-------- Text passage --------

Billie Eilish came onto the scene at just 13-years-old, releasing songs onto Soundcloud with her brother Finneas, who helped her write and produce the tracks that first garnered public attention. Singles like ‘Ocean Eyes’ and ‘Bellyache’ were among their first musical ventures together, and they continue to work with one another, often thinking of themselves as a sort of duo.

Even with the collaboration of a musically-inclined older sibling, it’s no secret that Billie was gifted from a very young age. Finneas has said of working with his sister: “Probably 75-80% of the songs are written with us sitting next to each other at a piano or with a guitar, singing a melody together. It’s like a relay race — we really feel like we both have to kill our portion of it to get to the finish line”.

But where does Billie herself find personal inspiration? According to the young artist, the inspiration can strike at any time, and can come from anywhere. She says that she sometimes feels inspired to write music or start new projects after waking up from a particularly vivid dream or having a thought in the middle of the night. “[I]n the middle of the night, I will sit up, whether the light is on or whether the light is off, I’ll sit up and I’ll just write whatever I’m thinking or whatever I just dreamt about,” she says.

However, there’s another piece to her songwriting skillset and creativity that Eilish has been open about. She has a relatively rare condition called synaesthesia, which is a condition where the stimulation of one sense causes an involuntary reaction in at least one other. Synaesthesia can manifest in many forms. Often, colours, tastes, sounds, and even words can be linked for no practical or physical reason.

Eilish, in particular, experiences visual and sound links, meaning that she can physically see the music that she writes, and she can hear sounds in certain colours and aesthetics. With the kind of work she routinely puts out and with her development as an artist over the years, this definitely tracks. 

When Billie writes songs, she’s thinking about the bigger picture, not just where it will fit into the next album, but what the music video or stage performance will look like alongside it. Eilish herself is conscious of this, stating: “Any time I’m creating anything I’m thinking about the video, I’m thinking about the artwork and I’m thinking about the colours… Everything that I make, I’m already thinking of what colour it is, what texture it is.” 

This isn’t the only way that people can experience synaesthesia, and synaesthesia isn’t simply a condition that only musicians have. Although its validity has come into question in the past, scientific evidence has more or less proven its existence in recent years. 

Billie Eilish isn’t alone in the entertainment industry, either, as many other artists and celebrities also have the same condition. Kanye West, Tori Amos, Brendon Urie, Frank Ocean, and Lorde are also said to have the condition in some form.

In fact, Eilish isn’t even alone in her own family, as her brother Finneas has talked about having synaesthesia, too. It seems that there are plenty of traits – musical talent included – that run in the O’Connell family.

-------- Extracted information --------

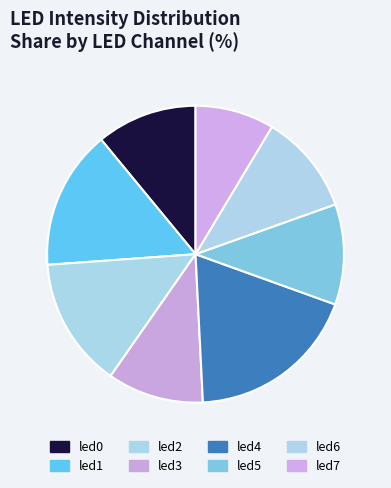

Does led4 account for over 50% of the chart?

No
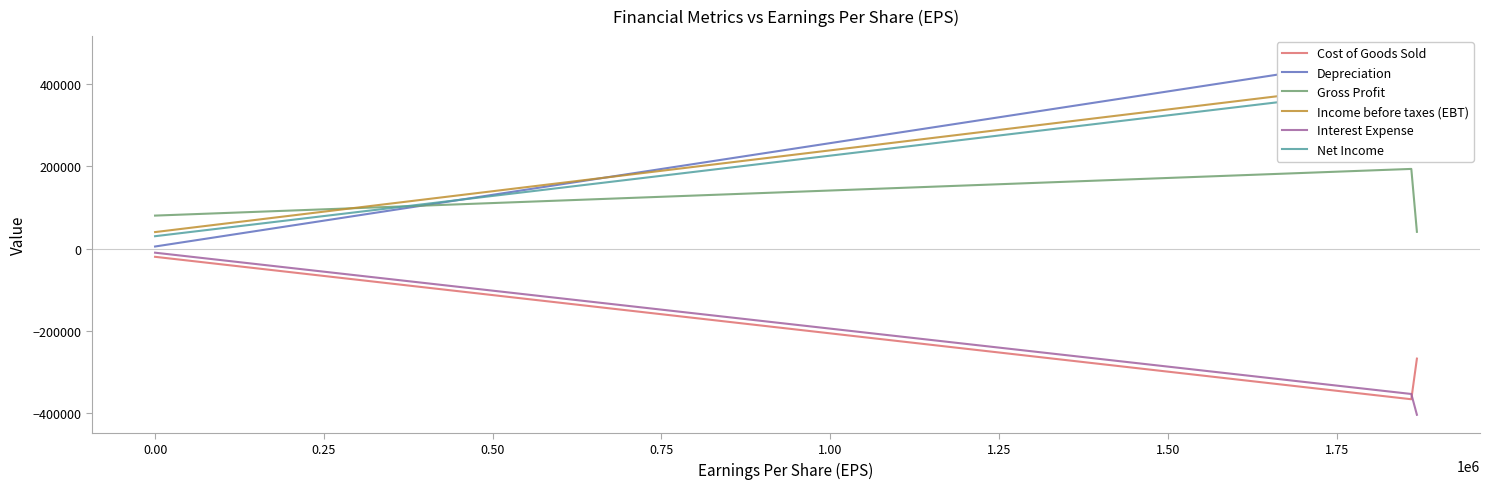

Which series has the widest spread of values?

Depreciation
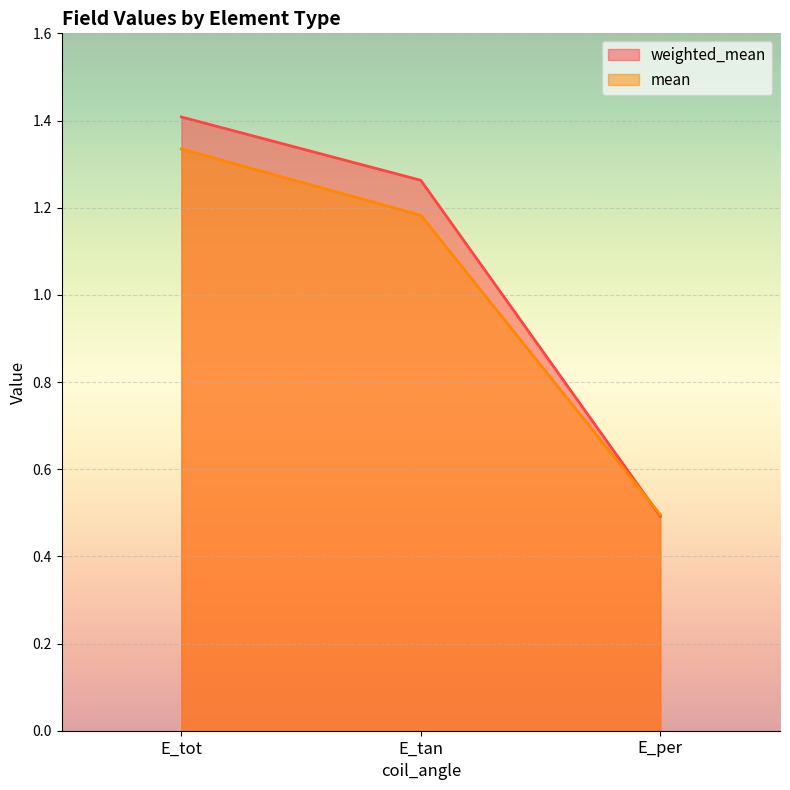

How many mean values are between 0 and 1?

1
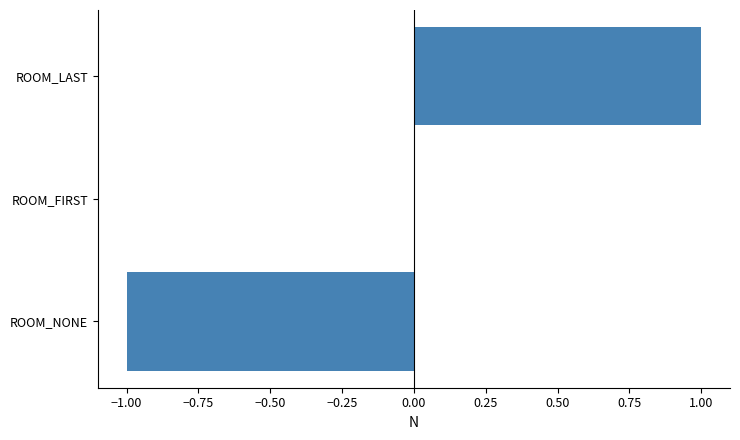

The chart shows a value of -1 at ROOM_NONE. True or false?

True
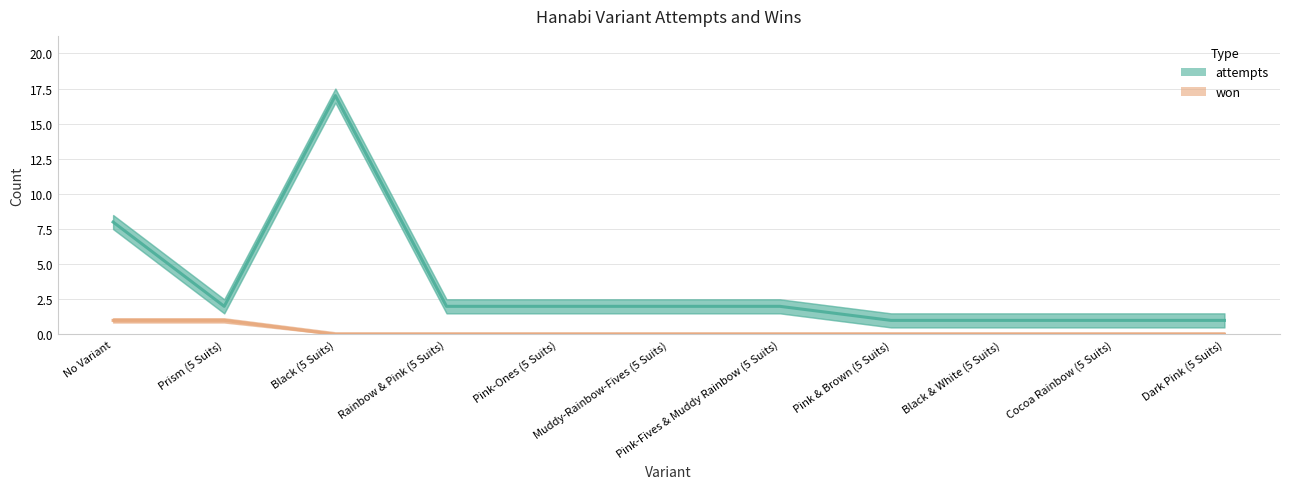

Reading right to left, list all the values displayed in this chart.

attempts: 1	1	1	1	2	2	2	2	17	2	8
won: 0	0	0	0	0	0	0	0	0	1	1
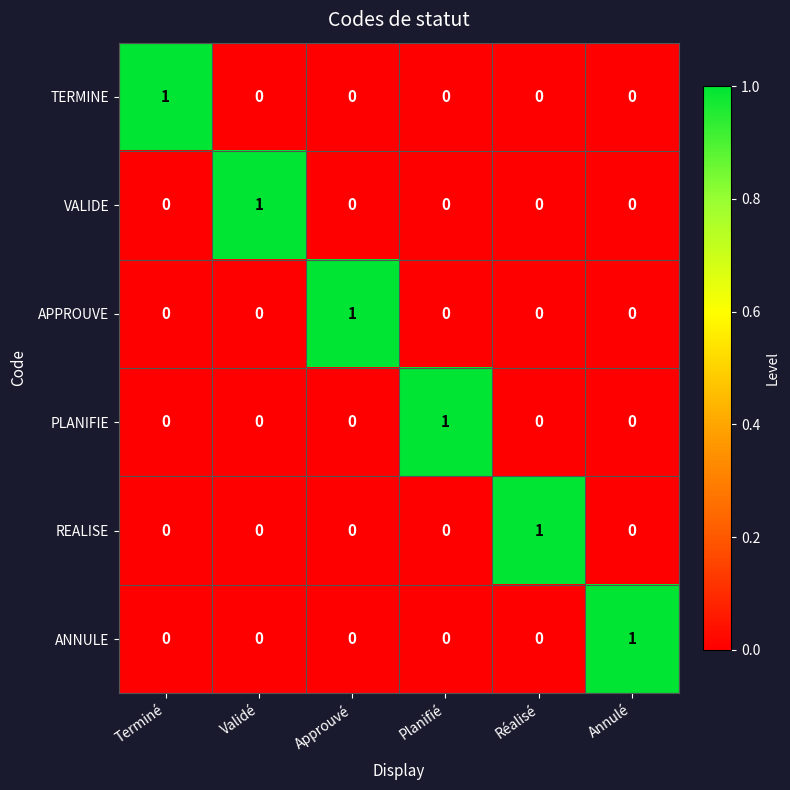

At how many categories does at least one series exceed 0?

6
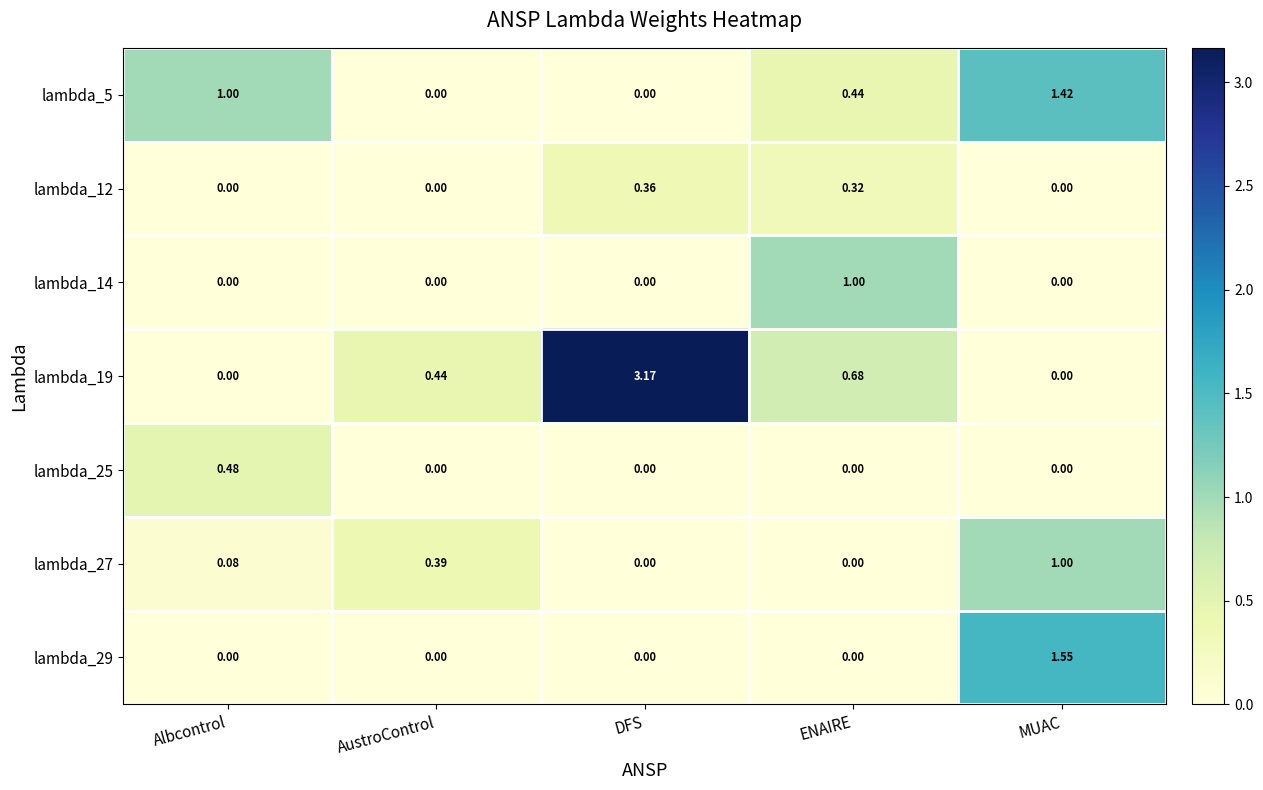

At which category does the chart reach its peak across all series?

DFS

--------

Job A:
In the passage about Billie Eilish, how old was she when she began releasing songs on Soundcloud?
Job B:
Write out the Billie Eilish passage word for word, everything from "In fact, Eilish" down to "the O’Connell family.".

Your response A:
She was 13 years old.

Your response B:
In fact, Eilish isn’t even alone in her own family, as her brother Finneas has talked about having synaesthesia, too. It seems that there are plenty of traits – musical talent included – that run in the O’Connell family.